EXTRACT TO READ:
============
United States District Court, District of Nevada
Aug 14, 2023
2:21-CV-0290-CDS-BNW (D. Nev. Aug. 14, 2023)

Opinion

2:21-CV-0290-CDS-BNW

08-14-2023

CHRISTIAN STEPHON MILES, Plaintiff, v. CLARK COUNTY, et al., Defendants.


ORDER AND REPORT AND RECOMMENDATION

BRENDA WEKSLER, UNITED STATES MAGISTRATE JUDGE

Before the Court is Plaintiff's Motion for Leave to File a Second Amended Complaint. (ECF No. 27). Defendants filed a response in opposition (ECF No. 36) to which Plaintiff replied (ECF No. 54).

I. Background and Procedural History

After initial screening of Plaintiff's original complaint, the Court dismissed all claims without prejudice. (ECF No. 7). Plaintiff filed a first amended complaint (ECF No. 9). The court screened the complaint, dismissed one claim with prejudice, eight other claims without prejudice, and allowed five types of claims to proceed. (ECF No. 11). Plaintiff has now filed a motion for leave to file a one-hundred twenty-five (125) page Second Amended Complaint (“SAC”). (ECF No. 27). The SAC purports to correct the deficiencies of the first amended complaint.

Defendants oppose the motion arguing that Plaintiff has attempted to raise a claim that the court has dismissed with prejudice and that many of the proposed amended claims are barred by the statute of limitations. Finally, Defendants assert that many of the proposed claims should be severed pursuant to Federal Rule of Civil Procedure (“Rule”) 20.
============
DATA SECTION:
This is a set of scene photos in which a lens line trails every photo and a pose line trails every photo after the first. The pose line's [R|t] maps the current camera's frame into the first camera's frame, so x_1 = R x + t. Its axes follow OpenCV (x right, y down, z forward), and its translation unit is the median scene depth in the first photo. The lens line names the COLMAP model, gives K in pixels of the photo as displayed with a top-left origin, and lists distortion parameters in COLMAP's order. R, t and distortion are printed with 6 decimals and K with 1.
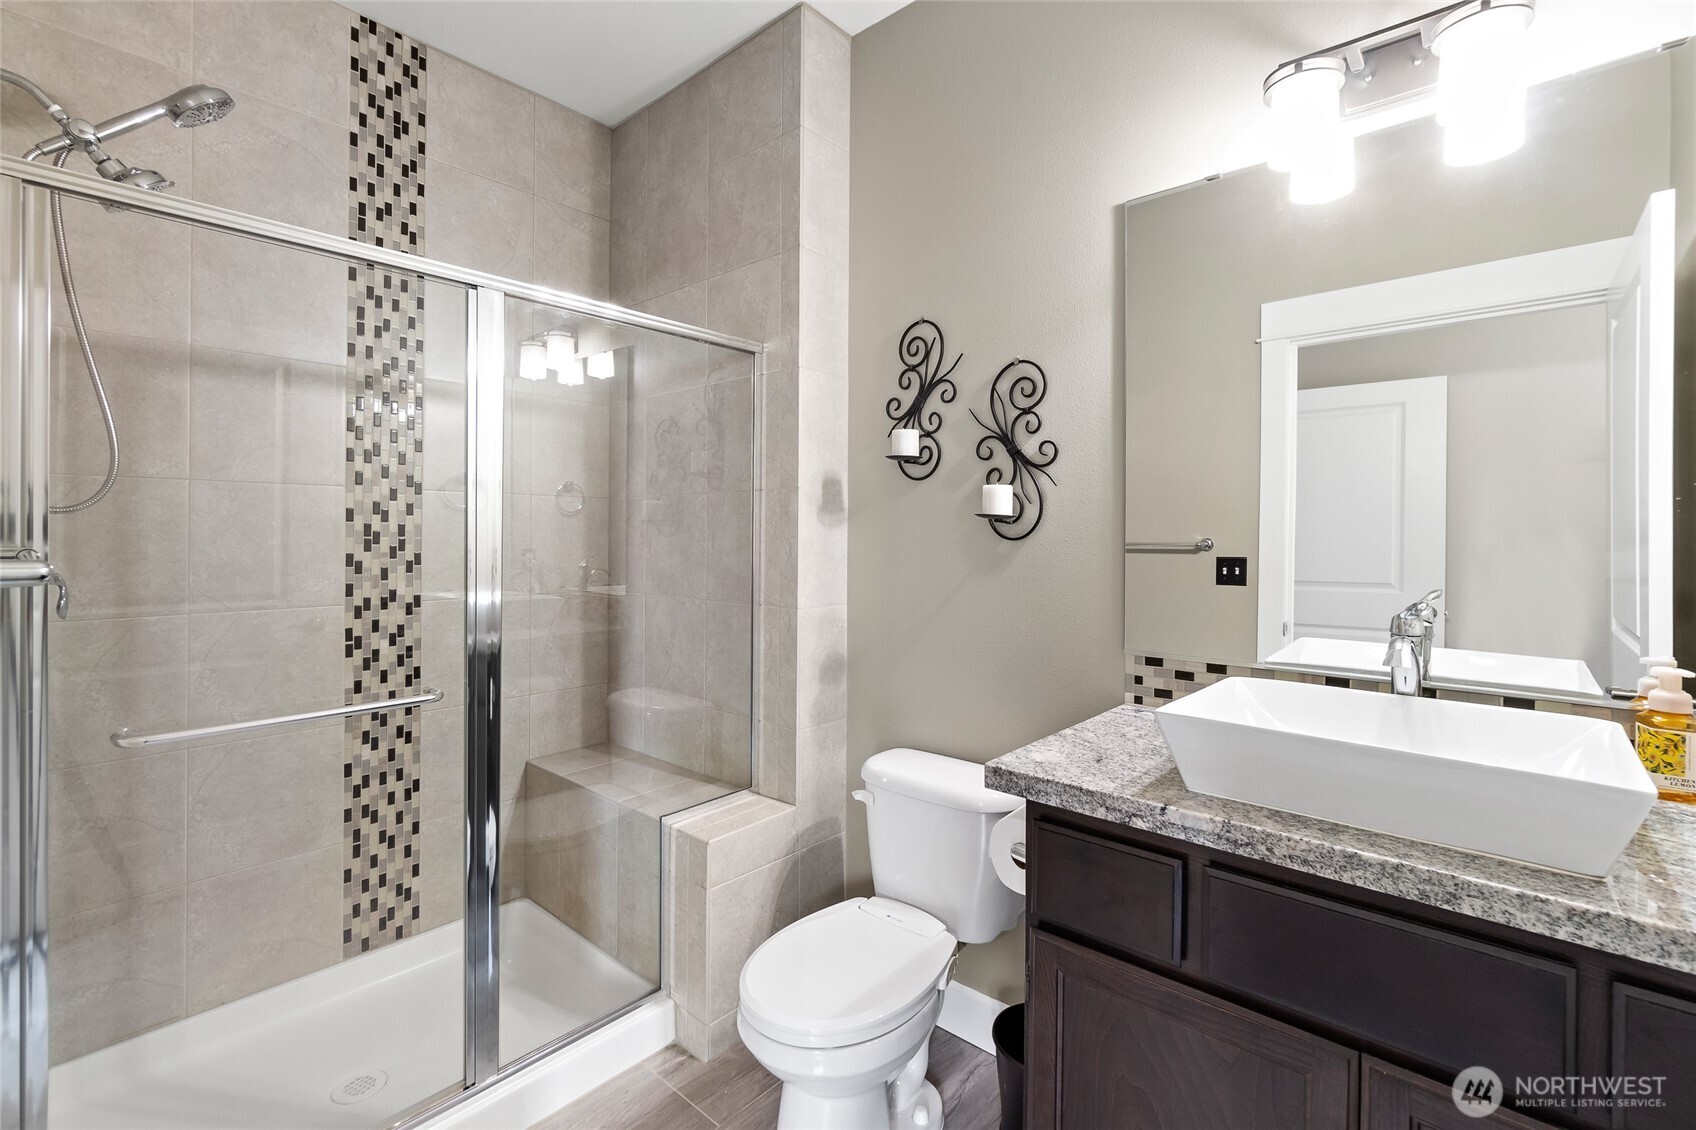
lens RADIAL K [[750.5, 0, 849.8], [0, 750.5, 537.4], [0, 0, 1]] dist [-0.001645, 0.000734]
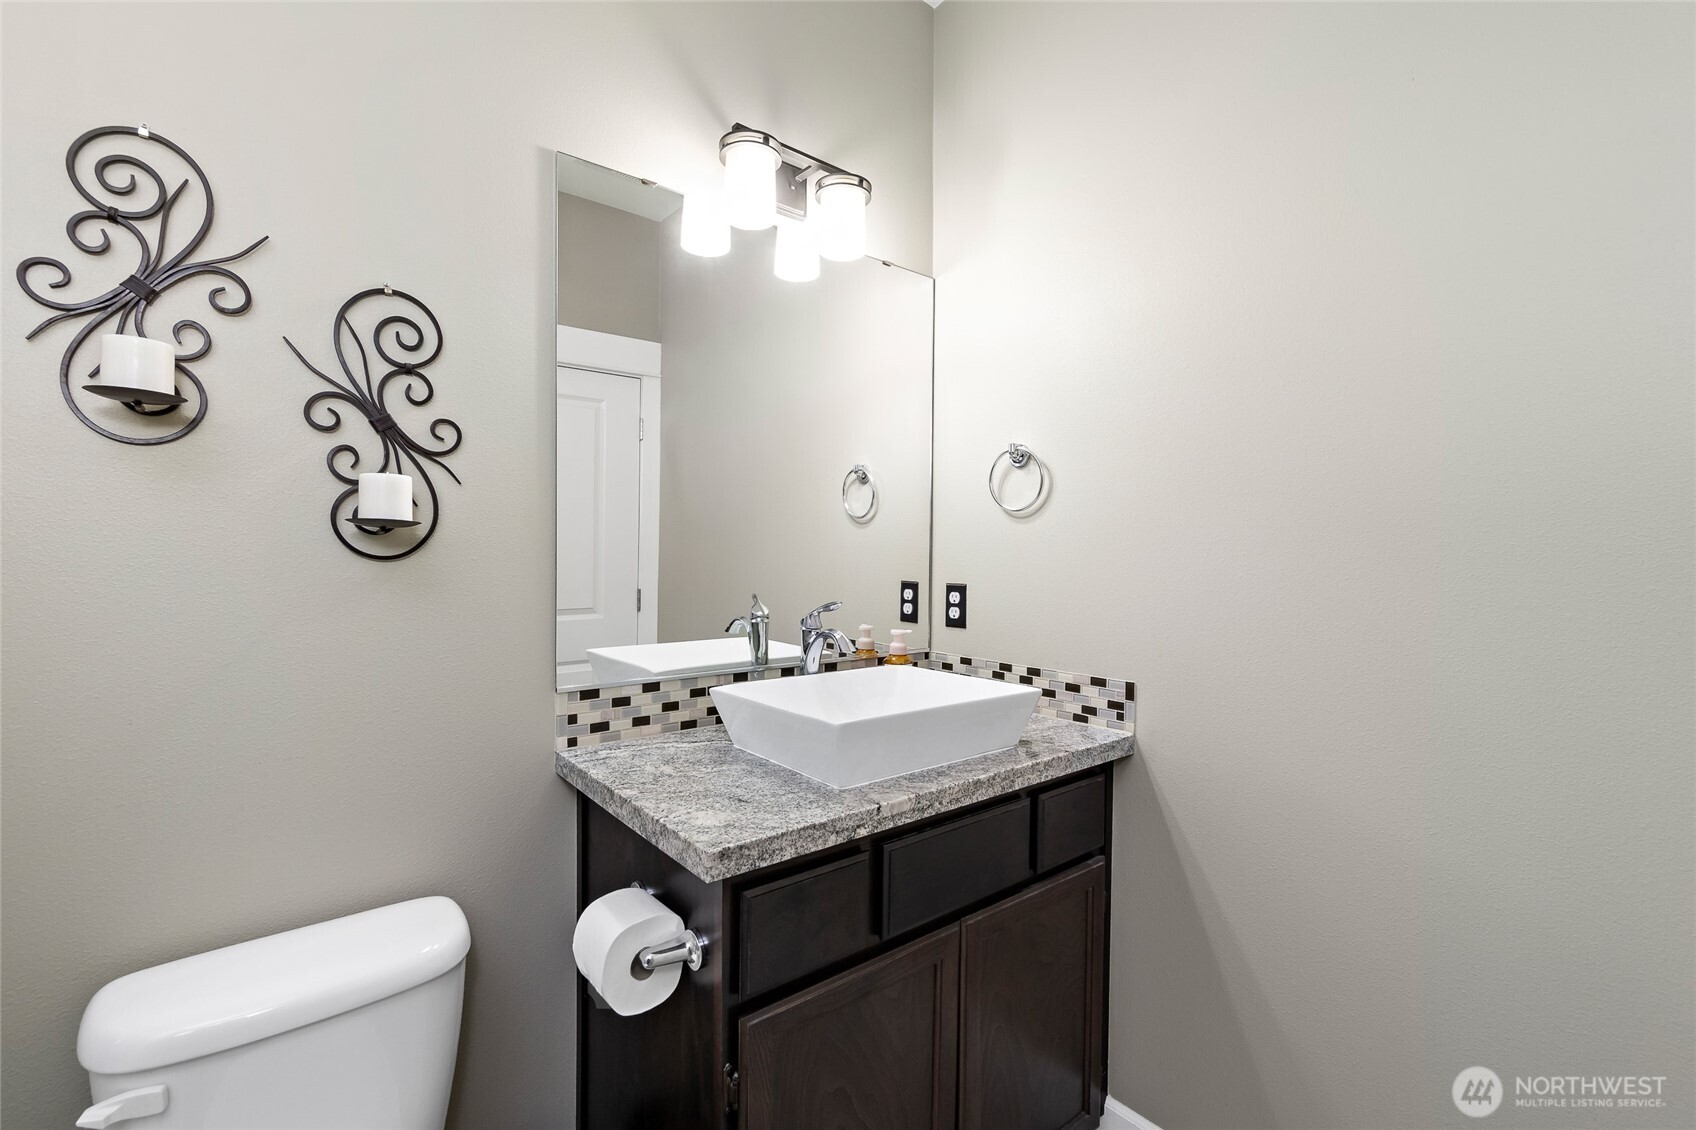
============
Write the next part of the court order on the motion for leave to amend, picking up after its last sentence.

TASK ANSWER:
II. Standard of Review

Generally, a party may amend its pleading once “as a matter of course” within twenty-one days of serving it, or within twenty-one days after service of a responsive pleading or motion under Rule 12(b), (e), or (f). Fed.R.Civ.P. 15(a)(1). Otherwise, “a party may amend its pleading only with the opposing party's written consent or the court's leave.” Fed.R.Civ.P. 15(a)(2). “The court should freely give leave when justice so requires.” Id. “The court considers five factors [under Rule 15] in assessing the propriety of leave to amend-bad faith, undue delay, prejudice to the opposing party, futility of amendment, and whether the plaintiff has previously amended the complaint.” United States v. Corinthian Colls., 655 F.3d 984, 995 (9th Cir. 2011). “The standard for granting leave to amend is generous.” Id.

III. Analysis of Plaintiff's Motion to Amend

A. Fifth Amendment Claims

Plaintiff failed to respond to Defendants' argument that his Fifth Amendment claims were dismissed with prejudice by the prior screening order and that his proposed amended complaint fails to cure the deficiencies noted by the Court. (ECF No. 11) (noting that the Fifth Amendment claims must be dismissed with prejudice because they failed to allege that the actions were taken by federal actors). Therefore, in accordance with Local Rule 7-2(d) and because Plaintiff does not allege that any Defendants are federal actors, the Court declines to grant Plaintiff's motion to file a second amended complaint containing Fifth Amendment claims that have been dismissed with prejudice.

B. Statute of Limitations

Defendants' opposition asserts that many of Plaintiff's claims are barred by the statute of limitations. Defendants also assert their statute of limitations defense in a motion for judgement on the pleadings in response to the first amended complaint. (ECF No. 34). They incorporate their arguments from the motion for judgment on the pleadings in their opposition to Plaintiff's motion to file a second amended complaint.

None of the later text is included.